Artist Rirkrit Tiravanija breaks the typical museum stereotypes.
He cooked and served Thai curry to visitors at a gallery in New York in the early 1990s. What many thought was an opening event continued throughout the exhibition.
He loves eschewing the usual museum paradigm: an artist, artwork and audience. He turned an exhibition space into a live radio broadcasting studio at the Guggenheim Museum in 2005. He set up a bookstore at the 2009 Venice Biennale and a pingpong table at the 2012 Gwangju Biennale.
Artist Rirkrit Tiravanija poses for a photo on his work “Demo Station No. 5” at Leeum, Samsung Museum of Art. (Park Hae-mook/The Korea Herald)
Tiravanija received the Golden Lion for Best Artist at the 2009 Venice Biennale for his idea.
This time, the artist presents another public-oriented work that invites people to watch and participate in cultural activities at the 10th anniversary exhibition of Leeum, Samsung Museum of Art.
“I imagine people to move around like they are in their daily life. Part of my interest is always to break down the distance between what we think as art or high art and what we do in our daily life,” he told The Korea Herald last week.
The two-story wooden stage will serve as the venue for a fashion show, concerts and performances ― unusual events for a quiet museum. There will be concerts of classical music, Korean traditional music and alternative music, with performances by professional dancers. At the same time, the audience can use it as their own playground, their own stage for piano performances, and a classroom, where they can learn how to play different drums from around the world.
“It’s a platform for people to demonstrate something. It’s about showing your ideas as part of the exchange,” said Tiravanija, explaining the title of the work “Demo Station No. 5.” It is the fifth project in his “Demo Station” series, which started in 2005.
The artist, who works in the United States, Germany and Thailand, said his work was about aspects of people’s lives that others paid little attention to.

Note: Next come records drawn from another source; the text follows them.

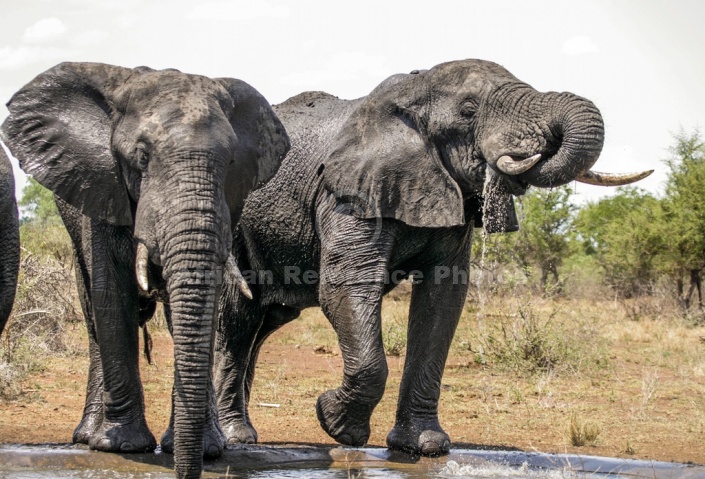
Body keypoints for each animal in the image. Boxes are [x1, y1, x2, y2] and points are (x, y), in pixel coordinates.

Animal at [1, 62, 288, 479]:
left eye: (231, 162)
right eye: (140, 157)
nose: (188, 470)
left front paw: (208, 450)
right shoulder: (101, 188)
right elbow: (112, 299)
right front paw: (124, 446)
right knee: (92, 315)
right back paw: (89, 436)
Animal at [213, 59, 648, 458]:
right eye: (469, 110)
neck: (412, 92)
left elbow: (442, 299)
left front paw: (424, 446)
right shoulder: (348, 192)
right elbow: (348, 282)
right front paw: (337, 424)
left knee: (263, 322)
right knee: (239, 318)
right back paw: (237, 436)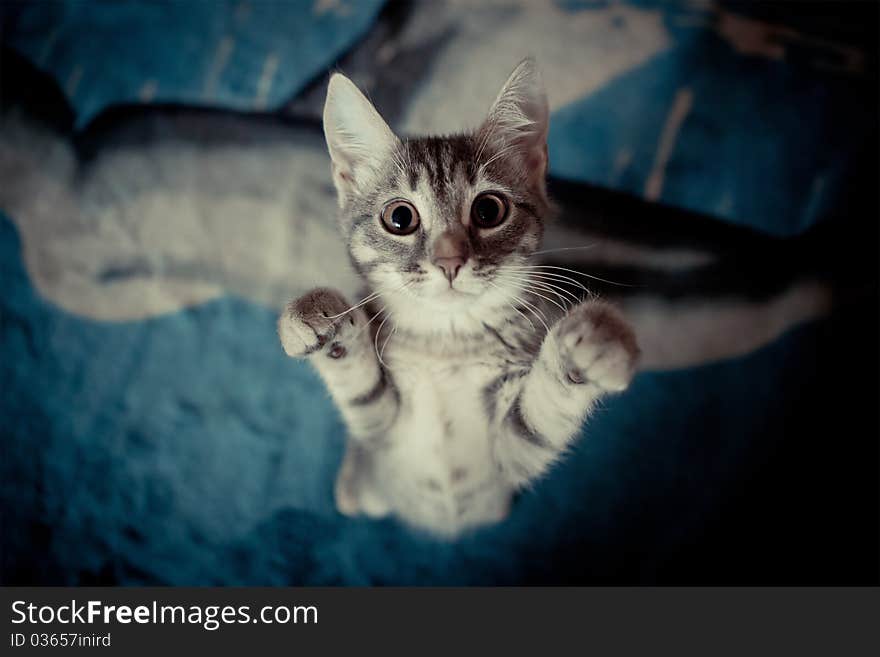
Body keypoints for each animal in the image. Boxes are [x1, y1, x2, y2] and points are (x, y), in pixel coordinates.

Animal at [278, 59, 636, 536]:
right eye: (399, 218)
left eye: (488, 210)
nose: (449, 261)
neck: (447, 342)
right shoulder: (380, 431)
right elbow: (360, 387)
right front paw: (318, 321)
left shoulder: (510, 456)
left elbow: (541, 416)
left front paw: (592, 342)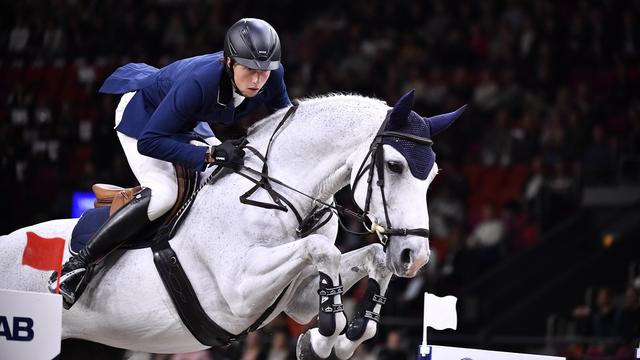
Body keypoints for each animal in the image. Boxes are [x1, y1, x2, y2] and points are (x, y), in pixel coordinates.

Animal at [0, 90, 460, 360]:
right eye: (396, 166)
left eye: (433, 176)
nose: (415, 256)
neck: (281, 196)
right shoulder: (238, 291)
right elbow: (322, 250)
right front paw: (327, 335)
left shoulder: (298, 299)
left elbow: (367, 262)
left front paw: (328, 339)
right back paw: (71, 275)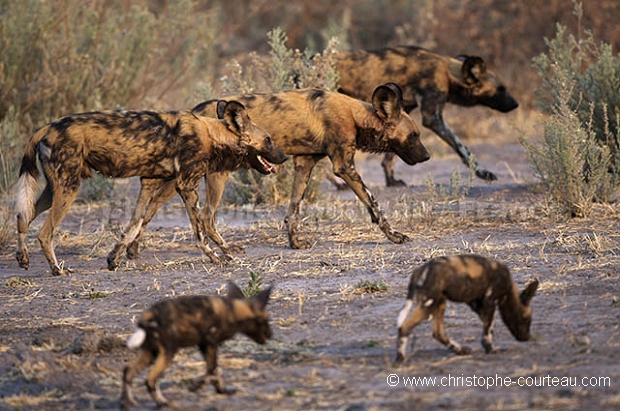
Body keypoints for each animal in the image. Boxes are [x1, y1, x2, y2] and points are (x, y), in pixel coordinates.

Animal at [13, 101, 286, 276]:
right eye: (269, 139)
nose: (284, 157)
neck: (212, 134)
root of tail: (49, 126)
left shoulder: (149, 182)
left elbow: (135, 224)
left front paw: (114, 258)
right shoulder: (186, 185)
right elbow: (200, 232)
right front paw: (215, 258)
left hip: (55, 189)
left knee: (23, 217)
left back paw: (23, 258)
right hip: (69, 189)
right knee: (45, 233)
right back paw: (57, 270)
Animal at [118, 82, 428, 253]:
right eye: (414, 135)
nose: (426, 156)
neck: (355, 115)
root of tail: (195, 111)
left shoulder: (304, 163)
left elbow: (293, 210)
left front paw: (294, 242)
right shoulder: (344, 166)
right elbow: (373, 204)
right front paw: (394, 235)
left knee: (151, 206)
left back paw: (131, 250)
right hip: (210, 175)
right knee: (201, 214)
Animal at [120, 284, 272, 411]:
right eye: (263, 321)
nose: (271, 334)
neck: (233, 311)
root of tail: (150, 314)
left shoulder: (206, 345)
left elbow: (215, 370)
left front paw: (222, 390)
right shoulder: (209, 343)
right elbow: (212, 371)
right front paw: (196, 386)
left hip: (150, 353)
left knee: (128, 371)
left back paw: (127, 403)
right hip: (168, 352)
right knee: (150, 380)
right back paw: (163, 403)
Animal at [334, 45, 520, 186]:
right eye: (501, 89)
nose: (515, 104)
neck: (447, 72)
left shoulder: (402, 114)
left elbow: (391, 157)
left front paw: (391, 180)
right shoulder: (434, 118)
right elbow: (462, 148)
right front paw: (483, 172)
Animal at [398, 256, 536, 366]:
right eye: (527, 320)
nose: (526, 338)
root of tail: (419, 270)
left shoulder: (477, 304)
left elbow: (488, 325)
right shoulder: (489, 301)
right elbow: (488, 330)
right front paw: (491, 349)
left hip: (439, 303)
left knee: (438, 333)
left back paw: (461, 350)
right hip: (429, 304)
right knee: (404, 327)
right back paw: (400, 360)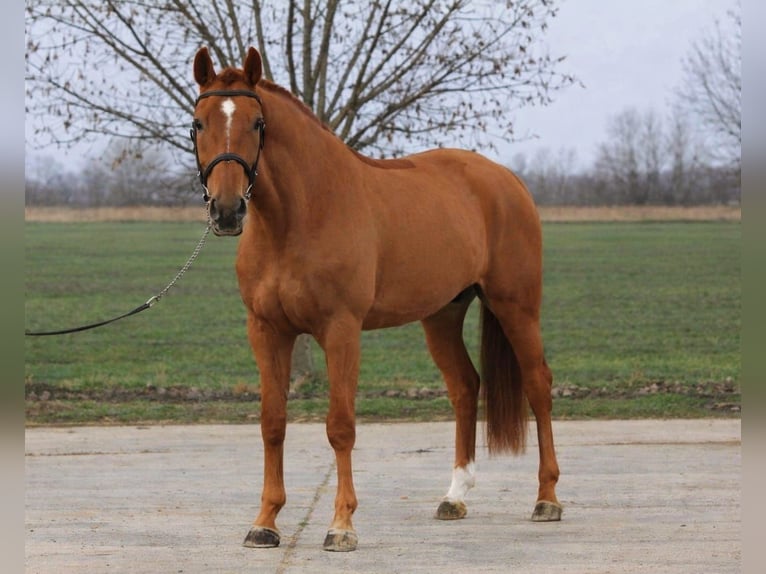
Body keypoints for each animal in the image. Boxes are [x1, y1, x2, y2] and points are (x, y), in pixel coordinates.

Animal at [190, 46, 561, 552]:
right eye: (198, 123)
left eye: (257, 123)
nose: (227, 211)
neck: (300, 215)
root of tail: (509, 181)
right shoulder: (266, 331)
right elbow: (272, 423)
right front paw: (265, 522)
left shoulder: (341, 329)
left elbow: (340, 426)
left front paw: (341, 524)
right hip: (442, 315)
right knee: (465, 387)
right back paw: (454, 496)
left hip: (516, 306)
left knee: (538, 384)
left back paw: (547, 498)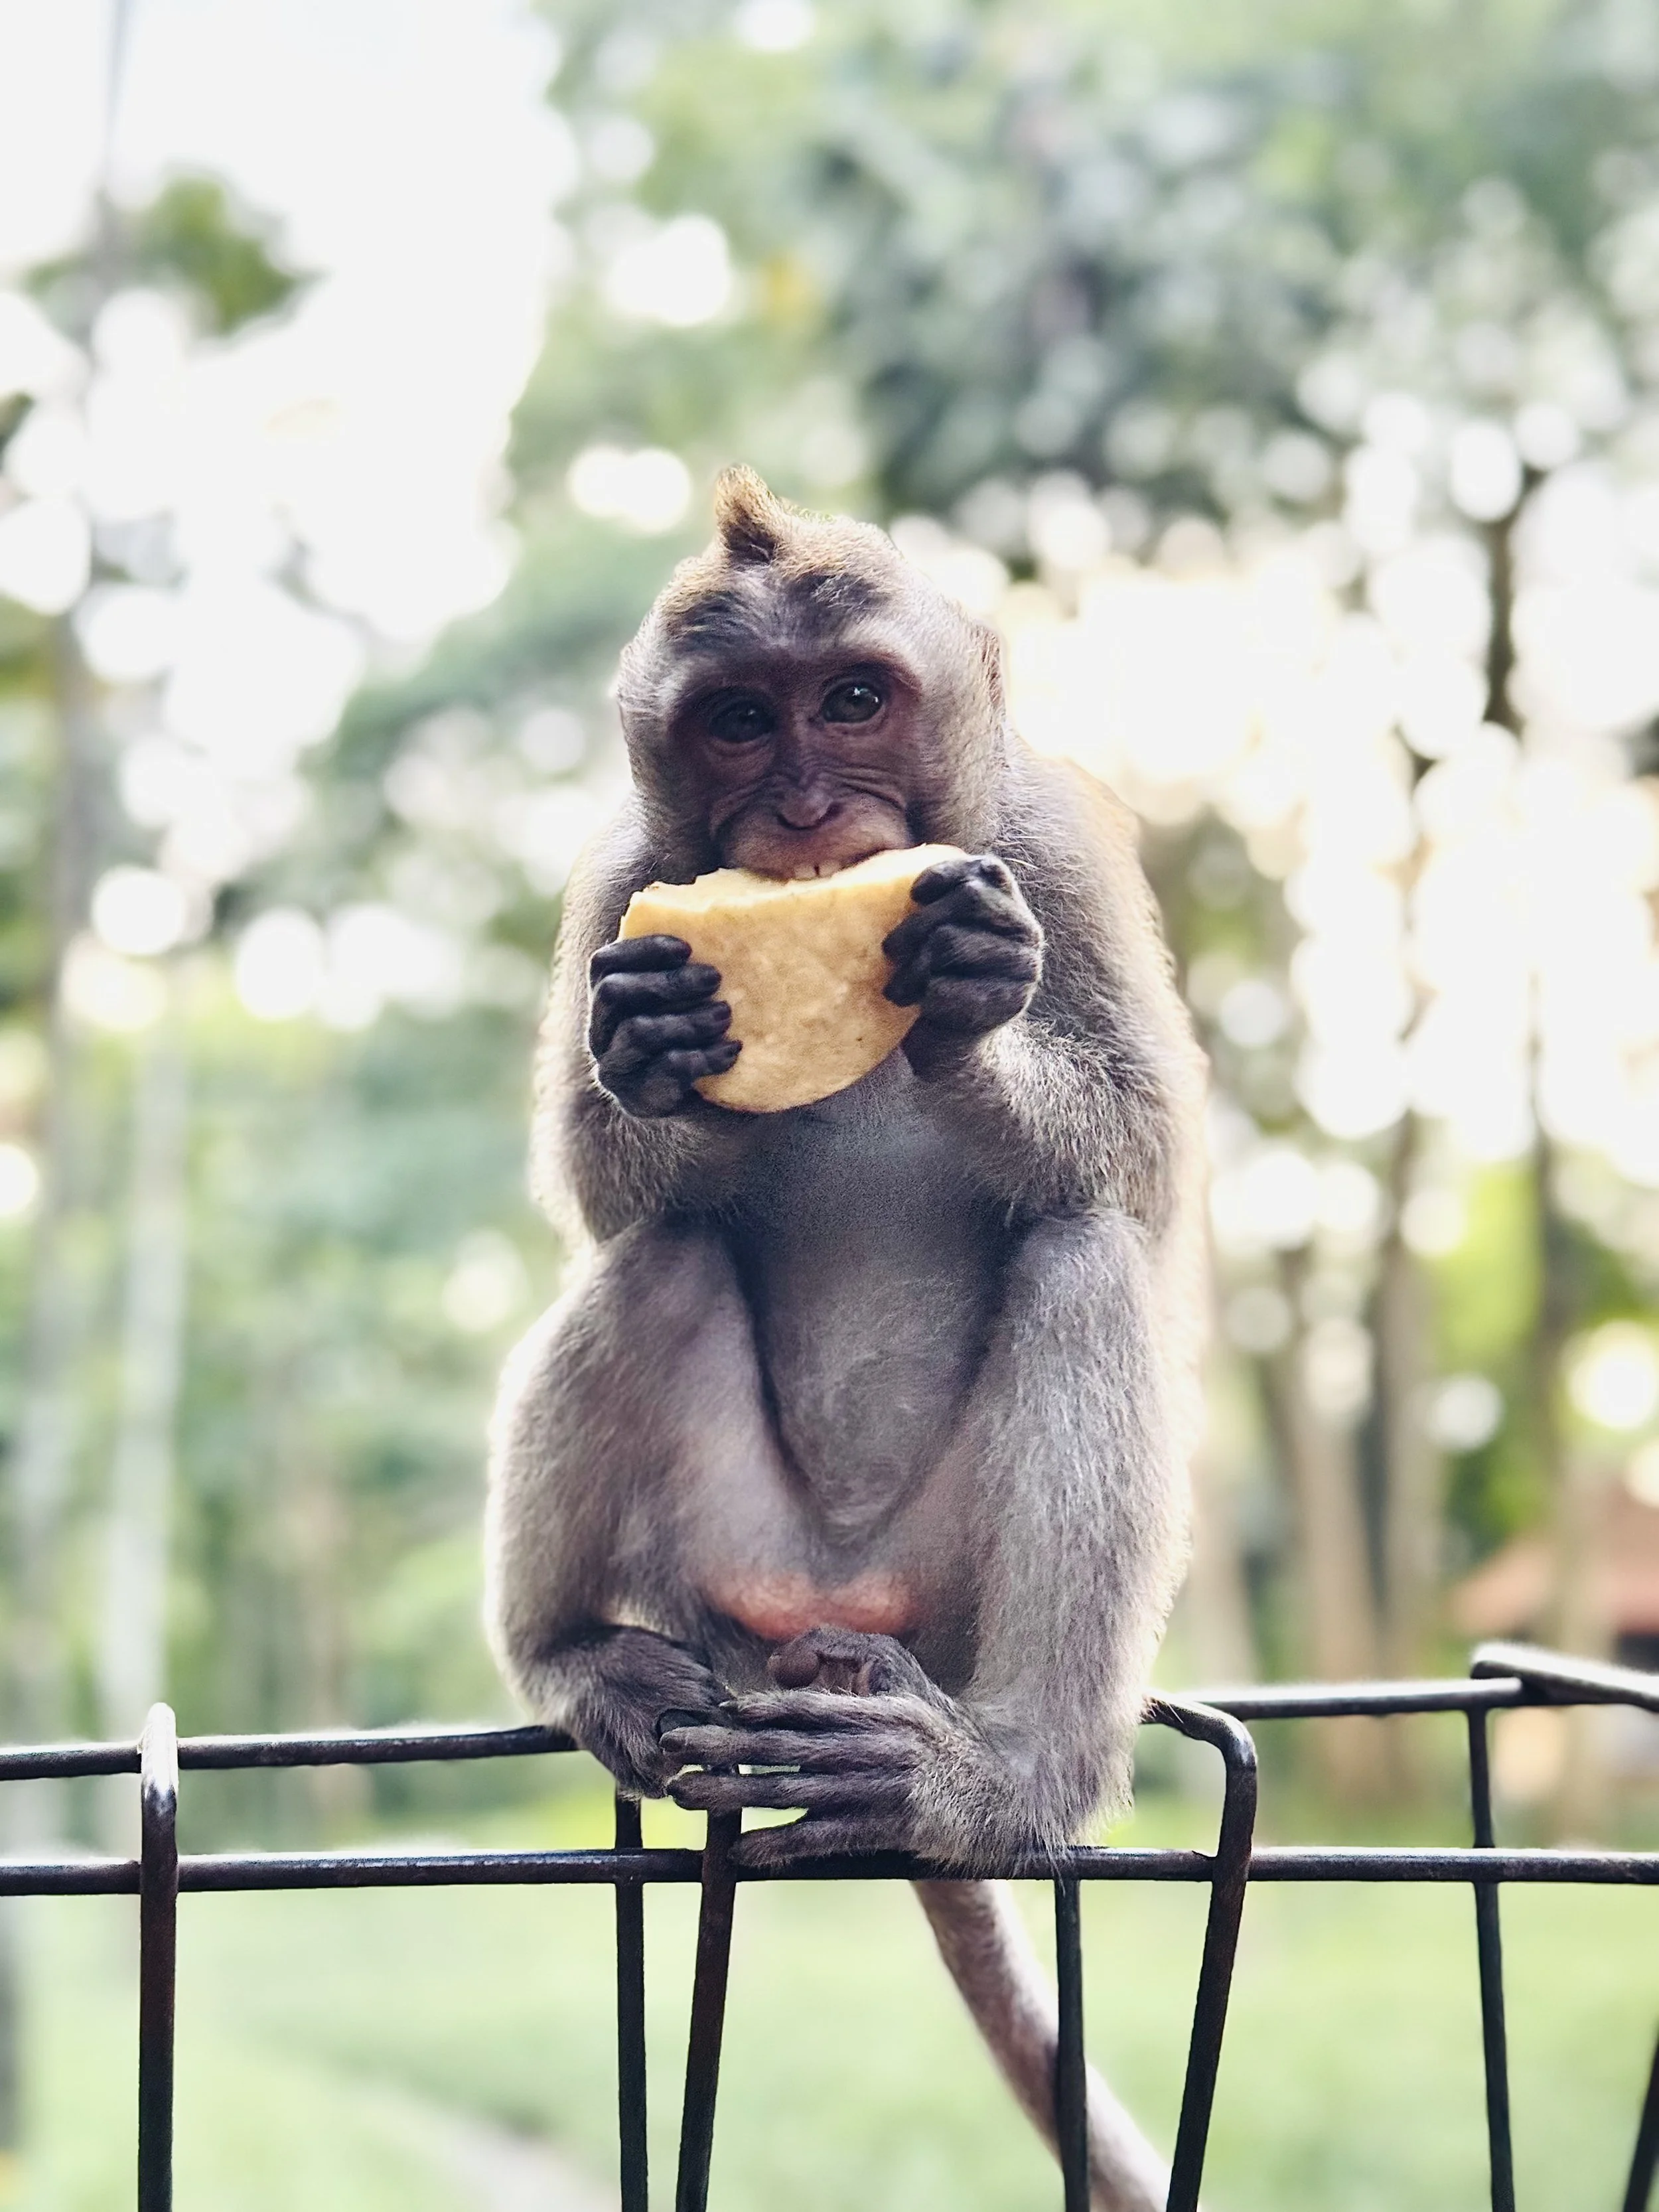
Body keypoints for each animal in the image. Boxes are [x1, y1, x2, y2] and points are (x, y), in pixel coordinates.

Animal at [485, 467, 1206, 2212]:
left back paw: (1008, 1782)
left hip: (950, 1597)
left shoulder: (1053, 848)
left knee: (1082, 1258)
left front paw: (966, 1002)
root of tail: (833, 1619)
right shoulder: (620, 884)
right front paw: (651, 1049)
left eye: (855, 701)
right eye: (742, 720)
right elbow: (606, 1194)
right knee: (662, 1263)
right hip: (729, 1572)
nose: (809, 810)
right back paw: (570, 1649)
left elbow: (1140, 1164)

His interactive art started from an interest in archaeology. However, he was not interested in the conventional approach of displaying work in a museum, but instead wanted to breathe life back into galleries. He has turned what would have been lifeless installations into places where people can play, interact and share their experience with others.
“When we come to a museum, we expect there’s some kind of meaning or information to learn from displays. We only read and look at what we are told. But we are not really having an experience,” he said.
“I used food a lot in my previous works because it’s something that we all know and understand. It wasn’t about the food, but about people being together in the same place,” he explained.
Recently, he began to work on films about people. The films are about the ordinary lives of a rice farmer in Chiang Mai, a poet and an artist, people that are barely paid attention to. But the 2 1/2 hour film encourages viewers to find meaning and value in the lives of these people from different areas of society.
“These are the kinds of people in the periphery, not someone we focus on every day. But they are important to us. They are poets and artists whose lives we don’t pay attention to. We’re interested in someone like Angelina Jolie, but I think it’s important we see both,” he said.